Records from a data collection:

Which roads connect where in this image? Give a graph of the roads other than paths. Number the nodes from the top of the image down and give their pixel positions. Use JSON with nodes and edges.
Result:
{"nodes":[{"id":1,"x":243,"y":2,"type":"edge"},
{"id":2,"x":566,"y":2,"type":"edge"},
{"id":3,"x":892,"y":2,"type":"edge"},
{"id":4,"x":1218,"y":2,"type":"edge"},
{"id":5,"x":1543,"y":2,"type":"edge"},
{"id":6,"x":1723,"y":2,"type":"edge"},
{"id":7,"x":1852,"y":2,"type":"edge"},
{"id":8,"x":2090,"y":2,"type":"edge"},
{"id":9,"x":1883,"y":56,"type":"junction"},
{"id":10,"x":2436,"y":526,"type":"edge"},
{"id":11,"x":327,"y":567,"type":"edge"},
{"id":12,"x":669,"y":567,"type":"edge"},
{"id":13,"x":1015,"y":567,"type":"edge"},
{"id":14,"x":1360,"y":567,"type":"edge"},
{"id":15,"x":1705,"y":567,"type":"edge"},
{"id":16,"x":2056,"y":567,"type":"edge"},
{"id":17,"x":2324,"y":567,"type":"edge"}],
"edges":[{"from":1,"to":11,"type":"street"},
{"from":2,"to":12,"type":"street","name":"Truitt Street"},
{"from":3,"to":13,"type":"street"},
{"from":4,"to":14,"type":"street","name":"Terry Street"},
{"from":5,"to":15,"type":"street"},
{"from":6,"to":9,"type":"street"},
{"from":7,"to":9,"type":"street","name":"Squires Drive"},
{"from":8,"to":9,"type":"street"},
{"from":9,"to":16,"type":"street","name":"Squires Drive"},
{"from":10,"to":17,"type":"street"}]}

**What is needed:** Each record must be transcribed word for word.

**Exercise result:**
Which roads connect where in this image? Give a graph of the roads other than paths. Number the nodes from the top of the image down and give their pixel positions. Use JSON with nodes and edges.
Result:
{"nodes":[{"id":1,"x":243,"y":2,"type":"edge"},
{"id":2,"x":566,"y":2,"type":"edge"},
{"id":3,"x":892,"y":2,"type":"edge"},
{"id":4,"x":1218,"y":2,"type":"edge"},
{"id":5,"x":1543,"y":2,"type":"edge"},
{"id":6,"x":1723,"y":2,"type":"edge"},
{"id":7,"x":1852,"y":2,"type":"edge"},
{"id":8,"x":2090,"y":2,"type":"edge"},
{"id":9,"x":1883,"y":56,"type":"junction"},
{"id":10,"x":2436,"y":526,"type":"edge"},
{"id":11,"x":327,"y":567,"type":"edge"},
{"id":12,"x":669,"y":567,"type":"edge"},
{"id":13,"x":1015,"y":567,"type":"edge"},
{"id":14,"x":1360,"y":567,"type":"edge"},
{"id":15,"x":1705,"y":567,"type":"edge"},
{"id":16,"x":2056,"y":567,"type":"edge"},
{"id":17,"x":2324,"y":567,"type":"edge"}],
"edges":[{"from":1,"to":11,"type":"street"},
{"from":2,"to":12,"type":"street","name":"Truitt Street"},
{"from":3,"to":13,"type":"street"},
{"from":4,"to":14,"type":"street","name":"Terry Street"},
{"from":5,"to":15,"type":"street"},
{"from":6,"to":9,"type":"street"},
{"from":7,"to":9,"type":"street","name":"Squires Drive"},
{"from":8,"to":9,"type":"street"},
{"from":9,"to":16,"type":"street","name":"Squires Drive"},
{"from":10,"to":17,"type":"street"}]}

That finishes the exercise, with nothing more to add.